If you mean a machine that can make itself into God as Prime Intellect does, that depends on things I simply don’t know about the actual Universe in which we live. I am more inclined to think of the Universe as a machine which could be taking shortcuts and allowing possible back doors than most scientists are, but in no sense would I for example claim to have faith that such things are possible. I am very unimpressed with the story that physicists seem to be settling on full of singularities, compactified extra dimensions, and still unresolvable discrepancies between the math that works at macro scale and the math that works at subatomic scale. But then, I am just a guy who likes computers and good stories, and the Universe could turn out to be neither.
What do you think death holds for us? Just like an unconscious state or another life?
The short answer is that being dead will be just like not having been born yet. That wasn’t so bad, was it?
Long answer #1 involves the possibility of being uploaded — of having your brain function emulated in a sufficiently perfect simulation that your memories, habits, and preferences are obvious and intact. There is a long standing debate (to long before such a thing was considered even remotely practical, in fact) as to whether such a thing is “you.” My personal take is that such a thing would, in fact, be “me,” and I”m confident enough about that that if I was dying and my only chance at survival was to be uploaded by microtoming my brain to provide the data for the simulator, I’d go for it.

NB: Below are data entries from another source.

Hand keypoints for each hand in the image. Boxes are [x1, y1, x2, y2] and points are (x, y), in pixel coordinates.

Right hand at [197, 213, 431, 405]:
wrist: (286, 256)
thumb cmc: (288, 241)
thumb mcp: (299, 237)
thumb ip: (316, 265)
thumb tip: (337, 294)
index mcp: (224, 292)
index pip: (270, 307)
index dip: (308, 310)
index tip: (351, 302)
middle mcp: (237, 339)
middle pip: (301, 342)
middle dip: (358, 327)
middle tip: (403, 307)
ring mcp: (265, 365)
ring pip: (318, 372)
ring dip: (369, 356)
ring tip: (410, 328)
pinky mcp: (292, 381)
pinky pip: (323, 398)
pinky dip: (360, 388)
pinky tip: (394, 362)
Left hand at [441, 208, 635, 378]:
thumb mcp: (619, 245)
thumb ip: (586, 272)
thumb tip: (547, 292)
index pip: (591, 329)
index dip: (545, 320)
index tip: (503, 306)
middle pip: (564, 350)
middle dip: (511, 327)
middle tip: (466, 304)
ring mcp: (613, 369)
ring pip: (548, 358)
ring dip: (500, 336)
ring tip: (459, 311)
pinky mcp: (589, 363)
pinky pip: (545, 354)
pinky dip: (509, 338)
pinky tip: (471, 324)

There is the difficult question of what would happen if such a thing could be made without destroying your original brain. I think in such a case both the copy and original would be “you,” in a very precise sense, but that the two “you” would quickly diverge into different new selves. We are really so invested in the idea of consciousness being singular and
un-copyable that we really don’t have good language to even deal with that situation.

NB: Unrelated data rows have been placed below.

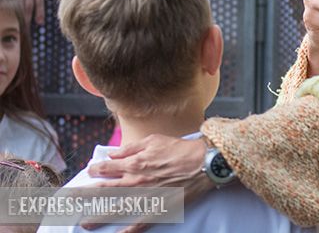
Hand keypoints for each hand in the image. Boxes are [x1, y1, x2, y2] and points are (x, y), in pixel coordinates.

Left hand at [83, 135, 214, 232]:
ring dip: (98, 217)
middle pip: (104, 190)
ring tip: (85, 223)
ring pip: (116, 209)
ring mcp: (146, 197)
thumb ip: (131, 147)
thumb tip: (113, 154)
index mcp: (134, 163)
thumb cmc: (180, 150)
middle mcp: (136, 181)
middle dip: (85, 195)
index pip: (106, 168)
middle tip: (70, 201)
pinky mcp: (158, 209)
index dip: (94, 170)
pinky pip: (139, 224)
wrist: (203, 164)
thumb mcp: (154, 140)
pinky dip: (127, 231)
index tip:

Getting back to books and movies, two very impressive treatments of this idea are John Varley’s novel The Ophiuchi Hotline, which involves serial immortality through cloning and brain state recording/restoration, and the season 3 arc of the TV series Farscape, in which protagonist Crichton is “twinned” into two identical and completely human copies neither of which is the “original.”

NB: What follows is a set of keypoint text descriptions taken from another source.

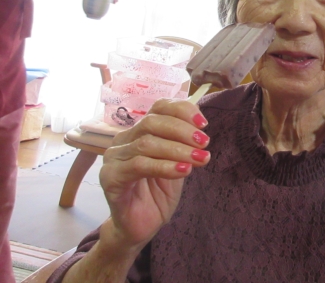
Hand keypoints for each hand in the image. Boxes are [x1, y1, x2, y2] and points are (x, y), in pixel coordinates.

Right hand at [98, 99, 209, 249]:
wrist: (142, 226)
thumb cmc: (158, 192)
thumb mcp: (178, 163)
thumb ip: (184, 145)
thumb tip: (201, 130)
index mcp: (140, 131)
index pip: (158, 107)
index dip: (182, 111)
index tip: (203, 124)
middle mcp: (124, 140)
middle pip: (152, 122)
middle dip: (182, 131)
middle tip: (204, 143)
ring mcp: (113, 158)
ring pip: (147, 143)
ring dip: (178, 150)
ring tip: (200, 159)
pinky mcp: (110, 177)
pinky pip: (139, 165)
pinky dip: (165, 166)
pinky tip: (184, 171)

Long answer #2 is that if the Universe is really inclined to allow back doors and exceptions, those could go much deeper than even portrayed in MOPI. I can envision a scheme by which the Universe continually seeks efficiency and compression, leading after millions of years to a state where consciousness itself is just something like an object in a C++ program. In such a case such objects might have only a loose association with the actual physical universe, and all sorts of situations normally associated with religion or fantasy might be justified. But again, I would not assert that the world works like that, because if it does it is also working very hard to pretend not to and proving it would be somewhere between difficult and impossible. I would only assert that it is not as impossible as some skeptical sorts tend to think.